Prove that T is a linear transformation

It doesn't really matter. But it doesn't look very good. I would've written $\alpha T(p) + \beta T(g)$ the last time. Also, why choose the letters $p$ and $g$? Why not $f$ and $g$, or $p$ and $q$? That would make the proof look nicer, at least to my eyes.

There is a technical difference between $f$ and $f(x)$ that I want to elaborate on.

$f$ is a function. $f(x)$ is a function evaluated at an indeterminate (this might be the wrong word for it, but my brain is on the fritz) point, $x$. Thus the sentence "$f(x)$ is differentiable" is technically incorrect because $f(x)$ is the value of $f$ at $x$ and is therefore a number and not a function. In contrast, "$f$ is differentiable" is correct (of course, its only correct when it is in fact true). For another example, "$f$ is given by $x^2+1$" is also wrong. $f$ is given by $\{(x,y)\in S:x^2+1=y\}$, or however your underlying foundation specifies functions. It is $f(x)$ that is given by $x^2+1$.

In practice, this difference rarely is relevant and the vast majority of people are content to wave their hands and ignore it. Instead, they use $f(x)$ to refer to both the function and the function evaluated at the indeterminate point.
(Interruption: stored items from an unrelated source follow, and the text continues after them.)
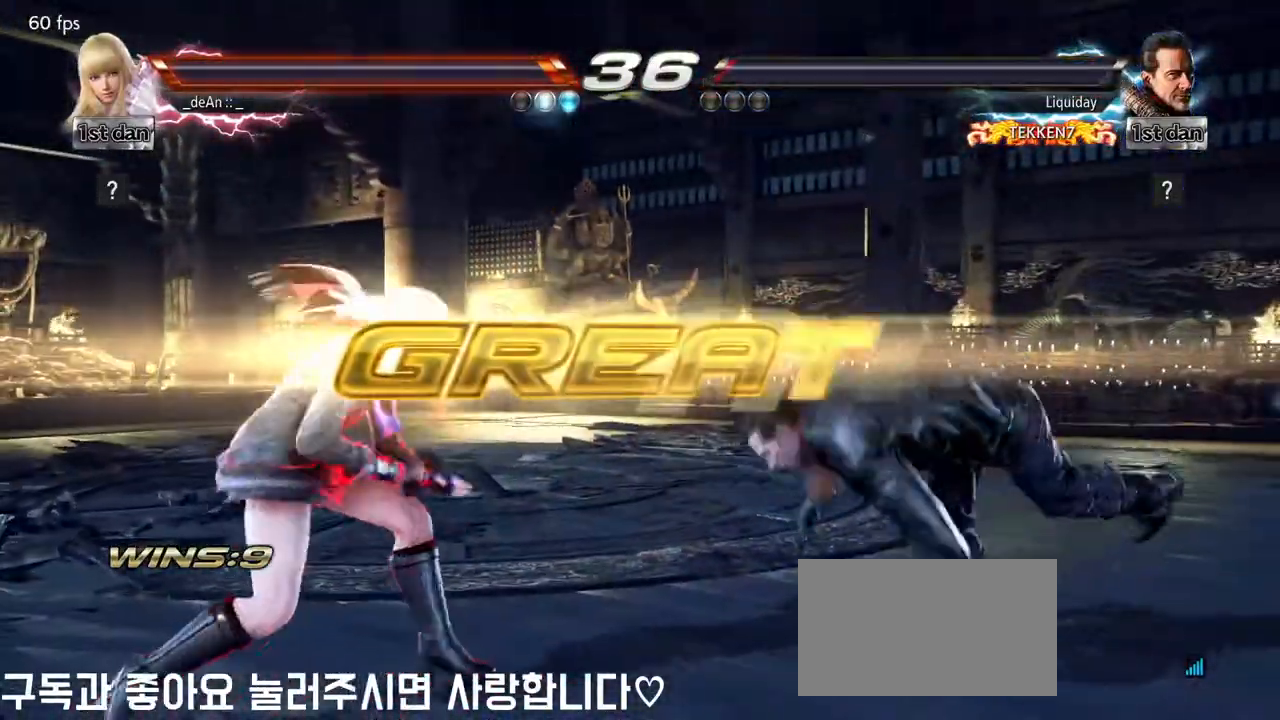
Gameplay with a controller (arcade stick); each line is a JSON object with the inputs held at the frame after it (dt_ms = milliseconds from this image to that frame). "events" lists button and stick changes between this image and that frame as [ms after this image, input, new state], when the widget could be followed in between. Not read: L3 R3.
{"dt_ms": 500, "buttons": [], "left_stick": "center", "events": [[67, "CIRCLE", "up"], [183, "left_stick", "center"]]}
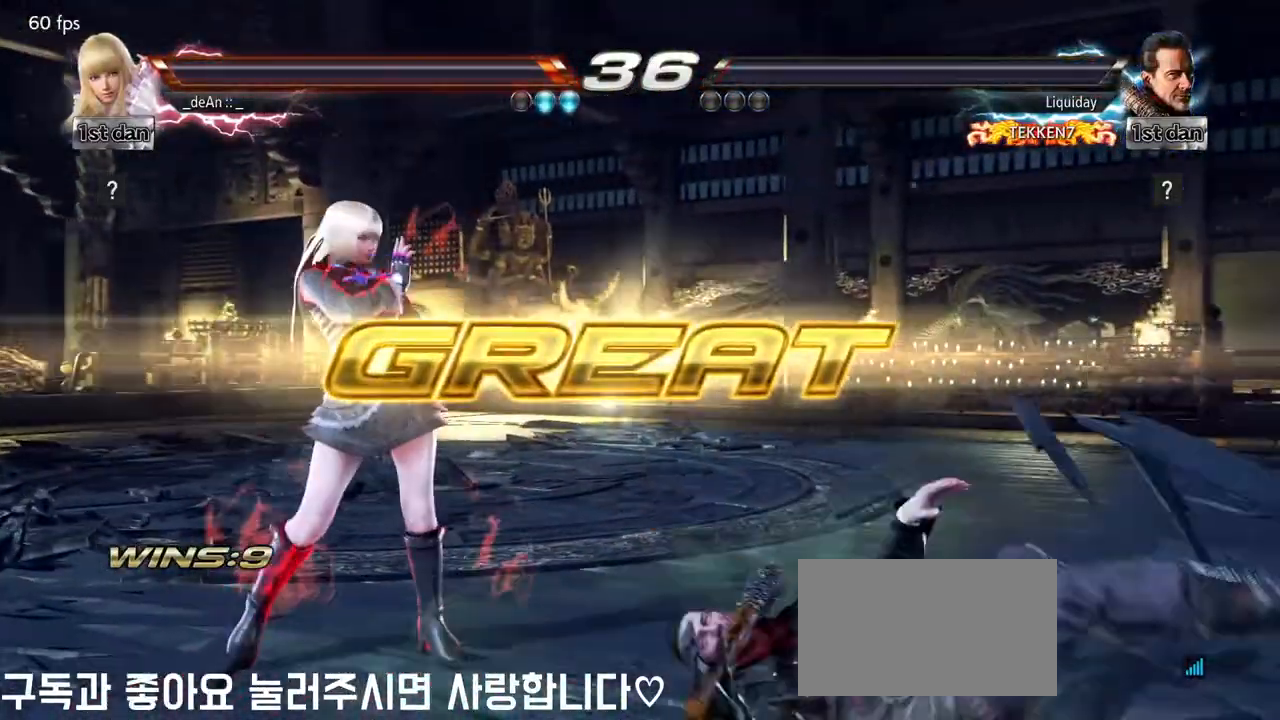
{"dt_ms": 500, "buttons": [], "left_stick": "center", "events": []}
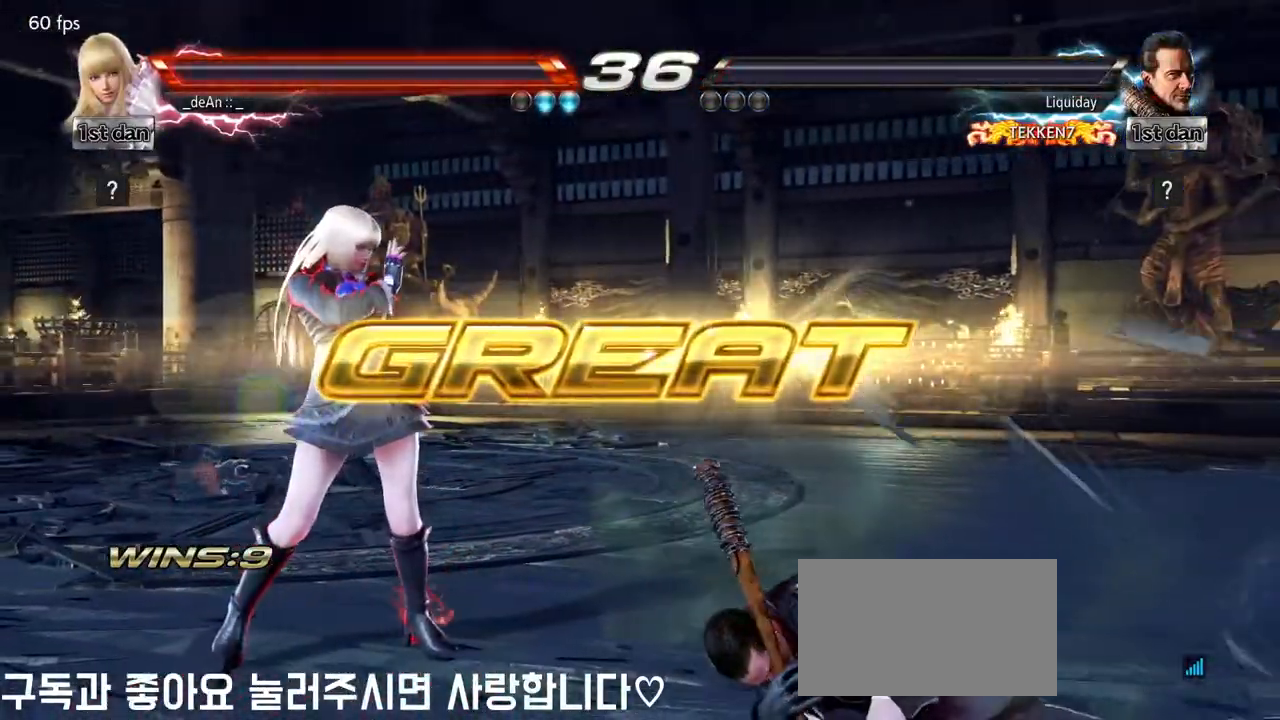
{"dt_ms": 500, "buttons": [], "left_stick": "center", "events": []}
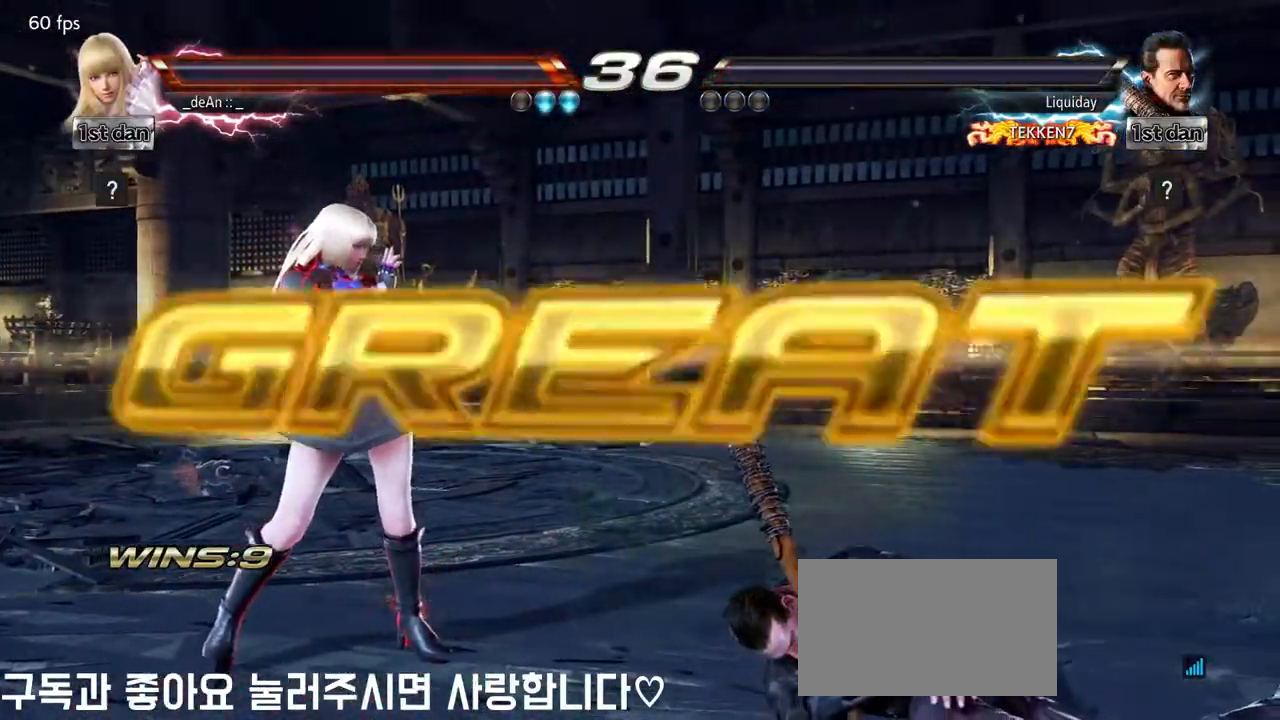
{"dt_ms": 1000, "buttons": [], "left_stick": "center"}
Ironically, the main place that people attend to this difference is done incorrectly. People write $f\in\mathbb{Z}[x]$ thinking that that's preferred to $f(x)$, but $f$ is not an element of $\mathbb{Z}[x]$ because that's not a set of functions - it's a ring of numbers. It happens to be that these numbers have a particular correspondence to functions from $\mathbb{Z}$ to $\mathbb{Z}$ and that $\mathbb{Z}[x]$ is isomorphic to an interesting subset of that set of functions, but they are distinct structures.